UN warns that Guatemala is in clutches of drug cartels

The Swedish Ambassador and senior EU diplomat in Guatemala, Ewa Werner, expressed her concern about crime and impunity in Guatemala.

The Swedish Ambassador and senior EU diplomat in Guatemala, Ewa Werner, expressed her concern about crime and impunity in Guatemala.

Antonio Porras

GUATEMALA CITY, Guatemala – Central American countries, and especially Guatemala, will be unable to contain the growing threat from Mexican and Colombian drug cartels unless they are given strong international support, warned Carlos Castresana, the head of the UN International Commission against Impunity in Guatemala (CICIG), at a press conference at UN headquarters on 24 February.

“Latin America doesn’t have time; this is an emergency,” said Castresana, according to AP.

Prensa Libre reported him as saying that “geographically, all Central America is a crossroads between Colombia and Mexico for the flow of narcotics to the USA. This is a regional problem and calls for a regional response.”

According to Castresana, international measures are needed to combat organized crime, the flow of narcotics, and impunity in Guatemala and in Central America in general. He emphasised that Guatemala is the country most threatened by the invasion of the drug lords.

As a result of increased activity by Mexican drug cartels, the Guatemalan government has stepped up the military presence on its borders, according to Actualidad 2.0.

The head of CICIG warned that “unless the Mexican groups are stopped they will have taken the capital in two years”.

Guatemala’s ambassador to Mexico José Luis Chea also expressed the same fear, “In Guatemala now, we have massacres, battles between rival drug gangs, and kidnappings at levels that we had never experienced.”

Perhaps the first sign of the worsening situation was an incident in March 2008, when 11 people were killed in a shootout in the eastern department of Zapaca. Things got worse still in November, when 17 people died in Huehuetenango in a pitched battle that, according to official reports, was the result of a misunderstanding between rival drug gangs.

Also in November, 16 were left dead in what was apparently a dispute over a shipment of cocaine bound for Nicaragua. The incident has yet to be explained.

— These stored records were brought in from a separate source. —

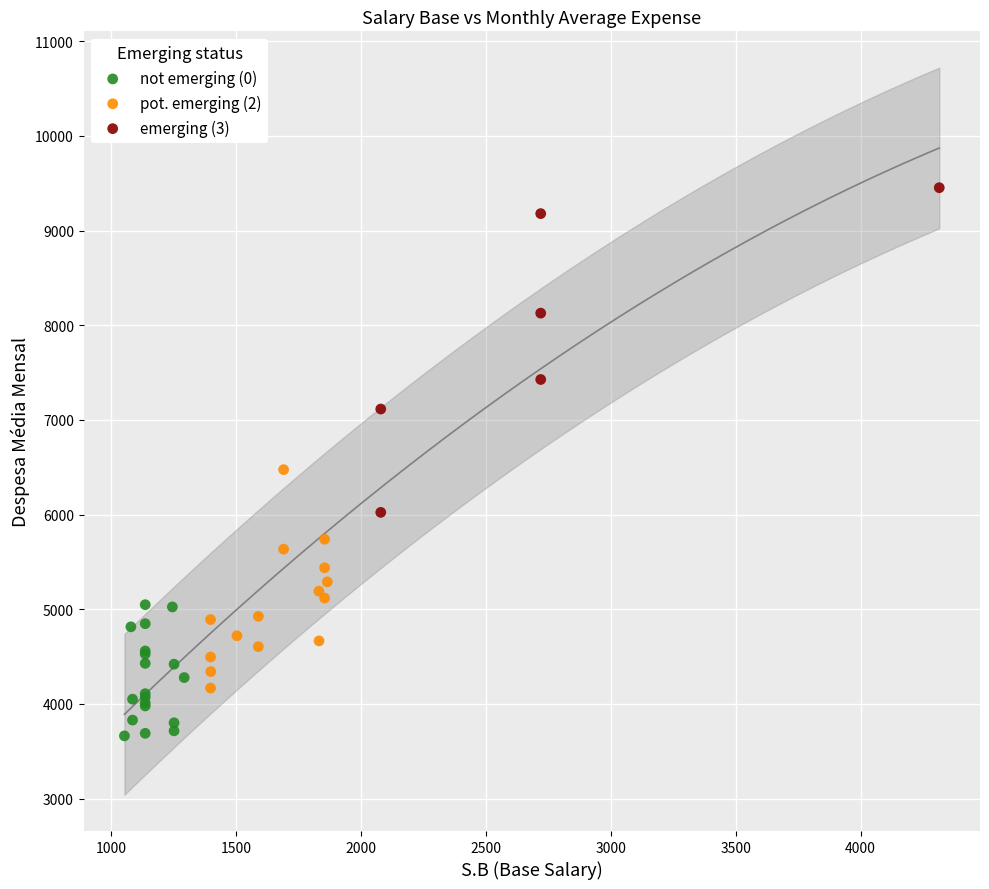

Which series has the widest spread of Y values?

emerging (3)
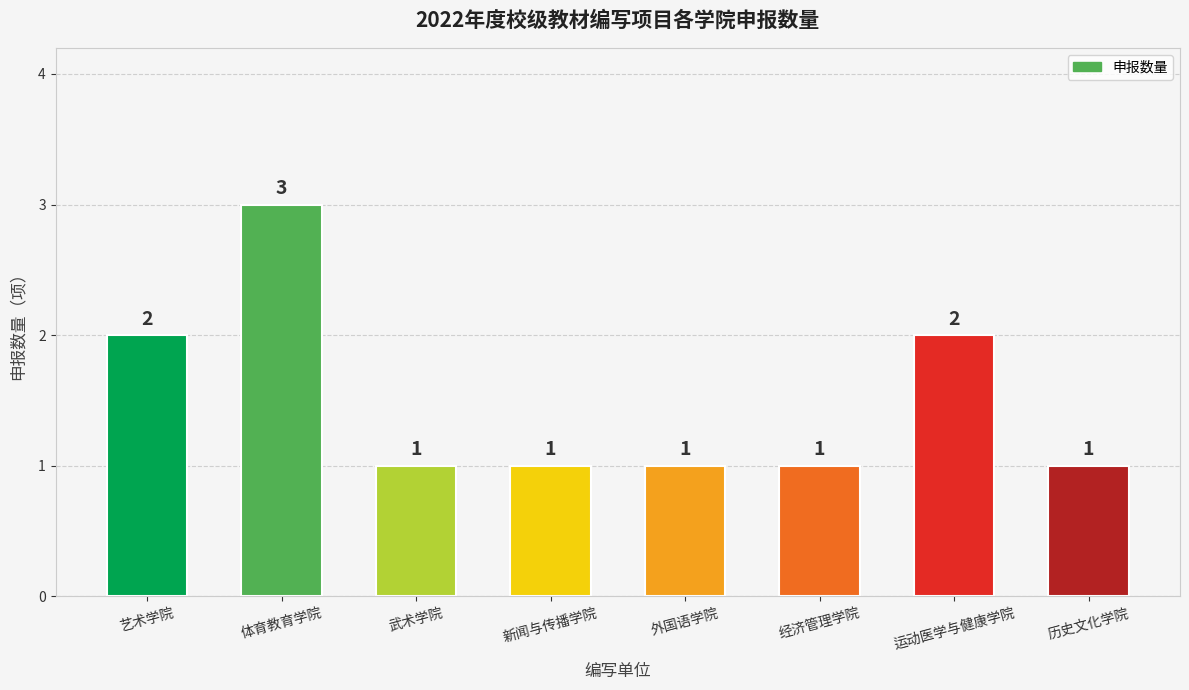

The chart shows a value of 2 at 历史文化学院. True or false?

False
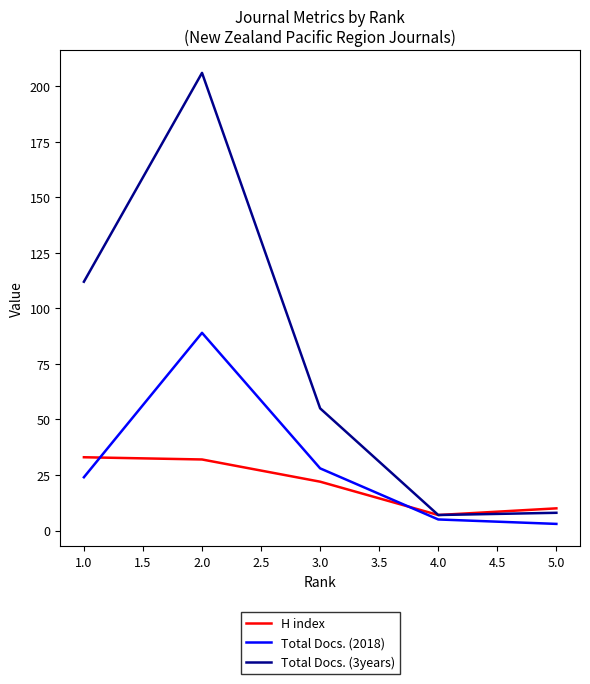

Rank the series by their maximum value, from lowest to highest.

H index, Total Docs. (2018), Total Docs. (3years)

In an interview with Prensa Libre, the Swedish ambassador Ewa Werner who is currently the European Union’s senior diplomat in Guatemala, commented that the way drug gangs are penetrating the country is putting the entire system at risk. “I think that what has got us all worried is that, if it’s not stopped now, the lack of law and order together with impunity might bring down the system… the whole country practically”.